Most folks have a morning ritual with their coffee. Some languor over the morning paper and sip their way from the front page all the way to the funnies; others chug it mindlessly as part of a multi-tasked morning event. But what about the leftover java in the coffeepot? Most folks just toss it down the drain.
Stop! That left-over coffee is nothing short of palatable liquid gold!
Numerous award-winning recipes use coffee as the magic ingredient that blends flavors into full-bodied delectable taste experiences for the tongue. Adding coffee to certain foods creates robust, tantalizing delicacies that are often too tempting for only one helping.
Take a look at the following suggestions for foods that are enhanced by the flavor of coffee. Have a napkin handy; you’ll probably drool.
When your recipe calls for water, use coffee instead. Chocolate Devil’s Food cake is particularly sumptuous when made with coffee. The flavor of chocolate combined with coffee is highly complementary; it’s enticingly delicious and truly sinful.
If you’re not a chocoholic, don’t despair. Try it in other recipes: Cinnamon Coffeecake, Banana Coffeecake, Orange Coffeecake, Caramel Pecan Coffeecake. Beware though: The aroma alone has been known to attract huge crowds. Strangers may show up at your door, begging and salivating.
Yum. They’re chewy, rich, and dunkable. Substitute coffee for the water then bake as directed. You'll swoon before the very first bite. Carry them to work with you and use them for bartering power; it’s a guarantee your work productivity will increase. Single males looking to attract a female should never leave home without these; the women will flock to them like yuppies to Starbucks.
Use unflavored gelatin and substitute coffee as the liquid. Chill to set. Turn out and slice in squares, top it off with whipped topping, sprinkle with cinnamon and add chocolate shavings as a garnish: A royal treat! You'll be coffee King/Queen for the day.
Beat leftover coffee together with whipped topping. Refrigerate and you’ll have a delicately delicious coffee mousse. Ladies, this is a great treat for those times when you want to settle down with a good book or a chic-flick. Why? It's light, flavorful and soothing if you happen to pull a tear-jerker.
Vary The Drink Experience
Freeze left over coffee in ice trays then add to your coffee for a stimulating, refreshing cold drink. You can sip at your own leisure and savor it slowly because as the cubes melt, your flavor doesn't dilute. Nobody likes watered-down coffee. That stuff's just nasty.
A couple of tablespoons of coffee in your hot cocoa really take the chill off a cold 'brrr' night. Top with whipped cream and you're warm all over; heart, body and soul. Plus, it just smells so darned good – a little aromatherapy perhaps?

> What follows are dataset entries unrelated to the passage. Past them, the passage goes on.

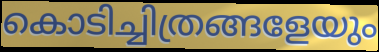
കൊടിച്ചിത്രങ്ങളേയുംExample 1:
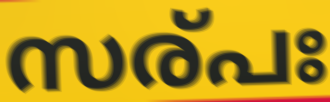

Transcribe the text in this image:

സര്പഃ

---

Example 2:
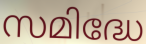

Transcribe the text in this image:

സമിദ്ധേ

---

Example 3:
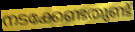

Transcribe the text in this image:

നടക്കേണ്ടതുണ്ട്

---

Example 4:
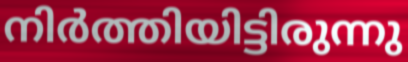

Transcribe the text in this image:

നിർത്തിയിട്ടിരുന്നു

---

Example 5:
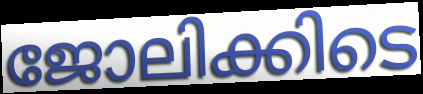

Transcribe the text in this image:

ജോലിക്കിടെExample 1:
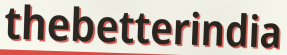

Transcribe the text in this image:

thebetterindia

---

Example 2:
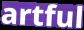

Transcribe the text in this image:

artful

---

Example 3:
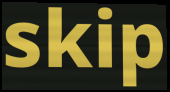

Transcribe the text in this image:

skip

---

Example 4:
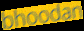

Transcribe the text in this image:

bhoodan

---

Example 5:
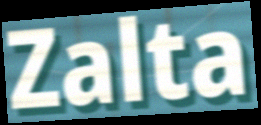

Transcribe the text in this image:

Zalta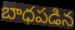
బాధపడినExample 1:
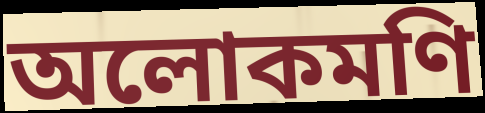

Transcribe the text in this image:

অলোকমণি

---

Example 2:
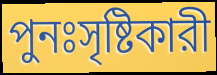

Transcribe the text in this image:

পুনঃসৃষ্টিকারী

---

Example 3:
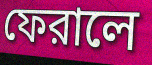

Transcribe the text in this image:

ফেরালে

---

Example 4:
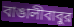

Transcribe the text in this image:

বাঙালীবাবুর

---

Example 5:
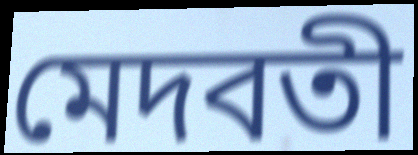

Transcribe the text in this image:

মেদবতী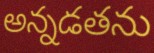
అన్నడతనుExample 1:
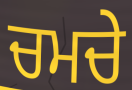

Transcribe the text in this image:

ਚਮਚੇ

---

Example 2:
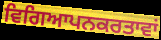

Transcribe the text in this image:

ਵਿਗਿਆਪਨਕਰਤਾਵਾਂ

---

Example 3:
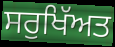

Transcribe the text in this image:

ਸਰੁਖਿੱਅਤ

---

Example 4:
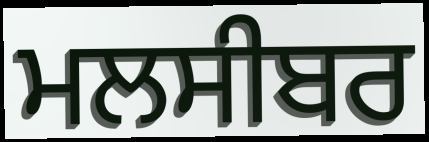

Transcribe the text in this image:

ਮਲਸੀਬਰ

Hearty Soups, Stews and Gravies
Add to chili with beans to cut the overpowering acidity of tomato flavor. Some cooks use sugar and beer for this, but try coffee instead for a unique flavor. Girls, this is a real, manly, hearty dish; truly the way to a guy's heart, right through the old esophagus into the gut. You'll probably get a ring on your finger if you serve this. If you're already married, you'll probably just get some gaseous ramifications.

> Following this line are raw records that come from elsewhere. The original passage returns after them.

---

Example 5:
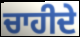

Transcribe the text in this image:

ਚਾਹੀਦੇ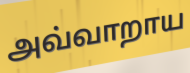
அவ்வாறாயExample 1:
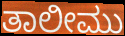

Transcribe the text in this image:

ತಾಲೀಮು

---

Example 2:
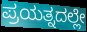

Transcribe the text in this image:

ಪ್ರಯತ್ನದಲ್ಲೇ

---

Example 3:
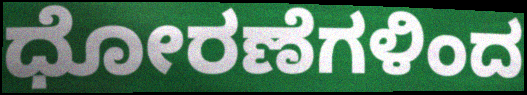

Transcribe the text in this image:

ಧೋರಣೆಗಳಿಂದ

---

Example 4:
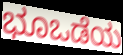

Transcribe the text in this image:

ಭೂಒಡೆಯ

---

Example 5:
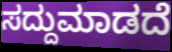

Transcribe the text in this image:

ಸದ್ದುಮಾಡದೆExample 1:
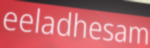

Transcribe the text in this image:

eeladhesam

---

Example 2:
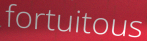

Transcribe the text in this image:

fortuitous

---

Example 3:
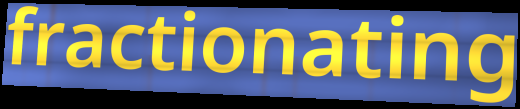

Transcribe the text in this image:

fractionating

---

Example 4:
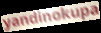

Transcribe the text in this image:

yandinokupa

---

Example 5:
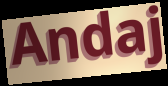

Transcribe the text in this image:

Andaj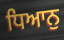
ਧਿਆਨੁ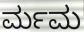
ರ್ಮಮ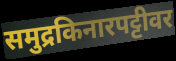
समुद्रकिनारपट्टीवर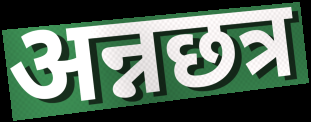
अन्नछत्र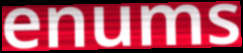
enums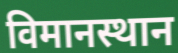
विमानस्थान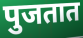
पुजतात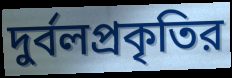
দুর্বলপ্রকৃতির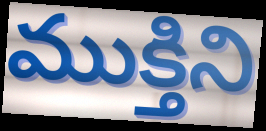
ముక్తినిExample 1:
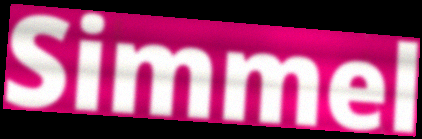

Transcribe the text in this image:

Simmel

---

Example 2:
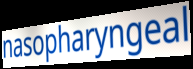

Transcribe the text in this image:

nasopharyngeal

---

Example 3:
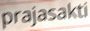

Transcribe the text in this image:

prajasakti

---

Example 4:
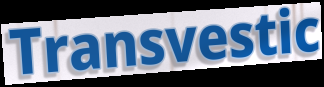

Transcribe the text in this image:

Transvestic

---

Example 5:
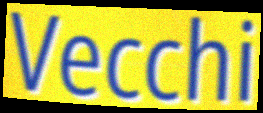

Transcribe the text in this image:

VecchiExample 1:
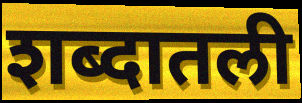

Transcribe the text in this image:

शब्दातली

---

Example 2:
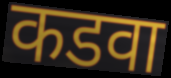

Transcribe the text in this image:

कडवा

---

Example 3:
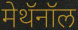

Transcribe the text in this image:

मेथॅनॉल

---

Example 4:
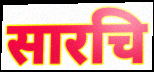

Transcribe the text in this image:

सारचि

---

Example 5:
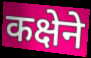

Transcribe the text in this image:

कक्षेने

Put a few tablespoons of the brewed beverage into your roast gravy for a richer, full-bodied flavor. This is great for the traditional red-eye gravy used on ham. It’s suspected this was the real reason for the War Between the States. Those southern rascals likely refused to give up the recipe for ham and red-eye. Down South, they consider their recipes as valuable as the gold at Fort Knox.
Steak Rub and Marinade
An all-time favorite use for left-over coffee - use as the base liquid in a marinade for steaks, chops and chicken. Not only will it tenderize, it will add a delicious deep flavor to the meat. Even vegetarians have been known to wrinkle up a wistful nose toward a juicy, coffee-marinated steak, grilled to sizzling perfection.
Speaking of steaks, here's a Texas suggestion for those left-over coffee grounds: It makes an excellent rub when combined with other seasonings like peppercorn, crushed red flaked pepper, onion, garlic, and anything else on your spice rack. It adds a crusty topping that's flavorful but not greasy. Sounds a little strange, but try it. You'll take one bite and probably let out a real cowboy "Yeee-haw!"
Finally, if you’ve exhausted all your culinary options and decided not to Rachel Ray it for the day, you can still put that leftover coffee to good use. Dump it in your yard. Look at the benefits you’ll get from that.
Grow a Garden
Coffee is terrific compost for the garden: Just dump those coffee grounds around the base of your plants to promote growth and keep away those darned slugs that love to eat your plants. Sprinkle spent grounds around your flower beds. Hostas love coffee because the slugs and snails hate it.
Use left-over coffee as an alternative water for plants. Coffee has a high nitrogen count so your plants perk up when fed your leftover perked pot. Instead of chemical fertilizers, feed your plants coffee. You can practice being green (or would that be brown?) and actually enjoy it.
Be diverse, be creative and above all, don't throw it out. That java's expensive.